DESCRIPTION (provided by applicant): Alzheimer's disease (AD) is a neurodegenerative disorder that causes progressive cognitive impairments, most notably memory loss. AD is characterized by neuronal loss and by accumulation of protein deposits (plaques) and neurofibrillary tangles in many brain regions including the hippocampus, a region critical for many forms of learning and memory. The build-up of beta-amyloid peptides, a major component of plaques, is thought to be a causal factor in the cognitive impairments associated with AD, but the physiological effects of beta-amyloid accumulation that would cause these impairments are poorly understood. Our long-term objective is to define physiological mechanisms by which beta-amyloids impair cognition, so that therapies may be developed to protect these mechanisms and thereby limit the damage caused by AD. Recently, several transgenic mouse models for AD have been developed. One of these models, a mouse line with mutations in both amyloid precursor protein (APR) and presenilin-1 (PS-1), has a robust and rapid increase in the levels of beta-amyloids, without formation of tangles or neuronal loss. Hippocampal synaptic function in APP/PS-1 mice is impaired, with early defects in long-term synaptic plasticity and later defects in basal synaptic function. However, the mechanisms underlying these defects remain unknown. In the proposed research, we will identify mechanisms underlying the defects in synaptic function in APP/PS-1 mice. Synaptic properties will be compared in hippocampal slices from APP/PS-1 mice and wild- type littermates, using field potential recordings and whole-cell patch clamp recordings. Two specific aims will be addressed. First, we will identify the synaptic mechanisms that are impaired in these mice during early defects in long-term plasticity, and during late defects in basal synaptic transmission. Second, we will determine whether these defects are caused by the accumulation of beta-amyloids. The proposed research will identify the mechanisms by which APP/PS-1 mutations lead to impaired synaptic function in the hippocampus. Project relevance: The proposed research will identify mechanisms underlying synaptic defects caused by accumulation of beta-amyloids, which is thought to be a major factor in the cognitive impairments in AD.

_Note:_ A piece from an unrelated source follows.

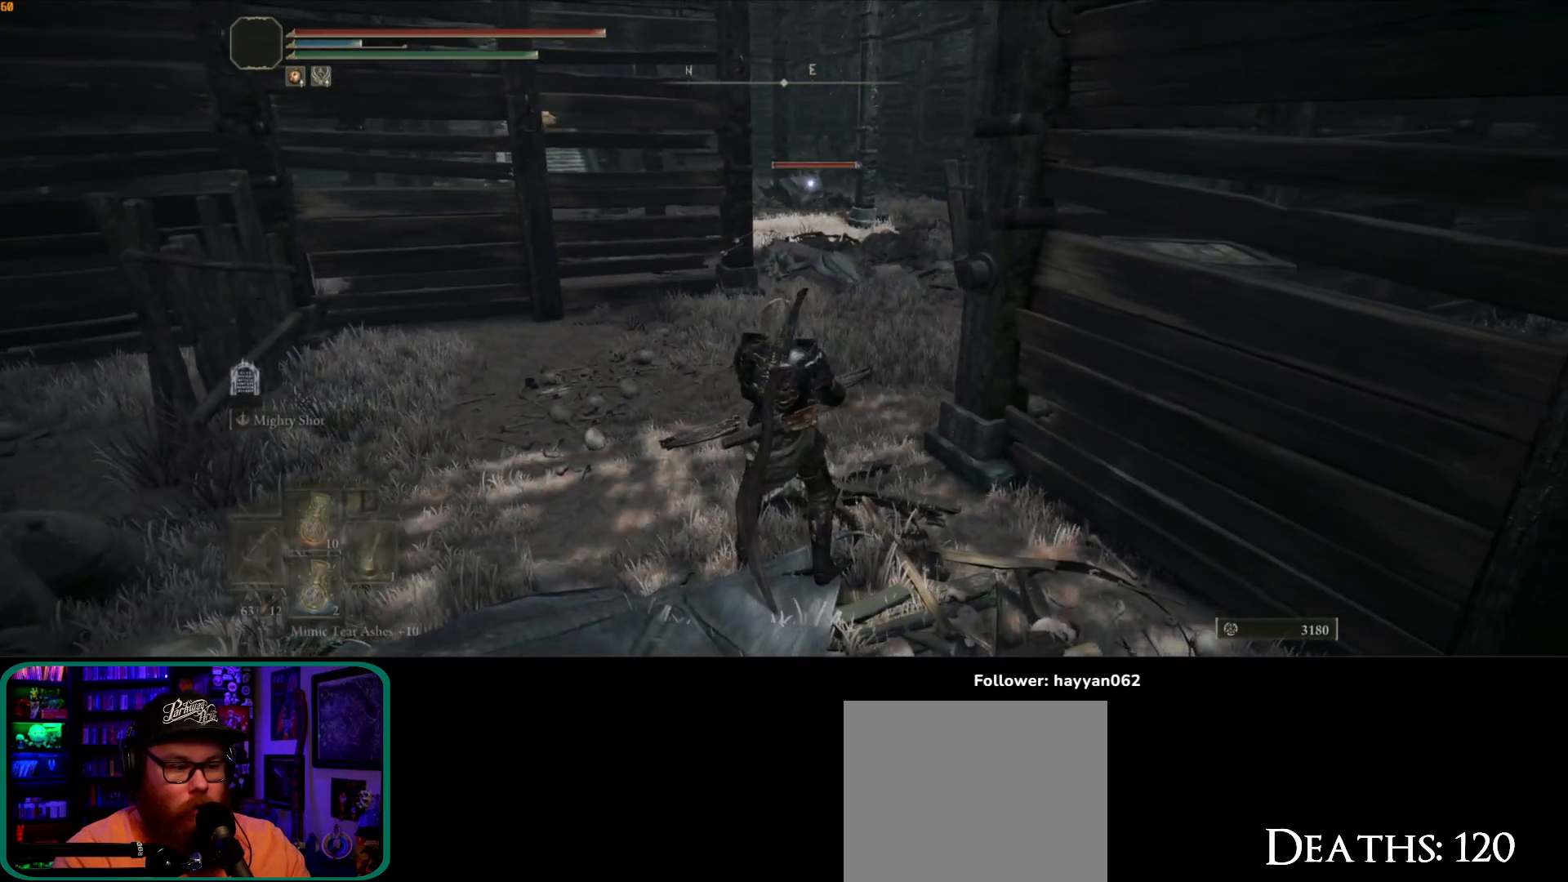
{"buttons": [], "left_stick": "center", "right_stick": "center", "button_events": [[33, "Y", "up"], [183, "A", "down"], [333, "A", "up"]]}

描述（由申请人提供）：阿尔茨海默病（AD）是一种神经退行性疾病，可导致进行性认知障碍，最显著的是记忆丧失。AD的特征在于神经元损失和蛋白质沉积物（斑块）的积累以及许多脑区域（包括海马体，海马体是许多形式的学习和记忆的关键区域）中的神经元缠结。β-淀粉样蛋白肽（斑块的主要成分）的积聚被认为是与AD相关的认知障碍的因果因素，但对β-淀粉样蛋白积聚的生理效应（导致这些障碍）知之甚少。我们的长期目标是确定β-淀粉样蛋白损害认知的生理机制，以便开发治疗方法来保护这些机制，从而限制AD引起的损害。近年来，已经开发出几种AD的转基因小鼠模型。其中一个模型，即淀粉样前体蛋白（APR）和早老素-1（PS-1）均发生突变的小鼠系，其β-淀粉样蛋白水平显著快速增加，而不形成缠结或神经元丢失。APP/PS-1小鼠海马突触功能受损，早期长期突触可塑性缺陷，后期基础突触功能缺陷。然而，这些缺陷背后的机制仍然未知。在拟议的研究中，我们将确定APP/PS-1小鼠突触功能缺陷的潜在机制。将使用场电位记录和全细胞膜片钳记录在来自APP/PS-1小鼠和野生型同窝仔的海马切片中比较突触特性。将讨论两个具体目标。首先，我们将确定这些小鼠在长期可塑性的早期缺陷和基础突触传递的晚期缺陷中受损的突触机制。其次，我们将确定这些缺陷是否由β-淀粉样蛋白的积累引起。这项拟议中的研究将确定APP/PS-1突变导致海马突触功能受损的机制。项目相关性：拟议的研究将确定由β-淀粉样蛋白积累引起的突触缺陷的潜在机制，β-淀粉样蛋白被认为是AD认知障碍的主要因素。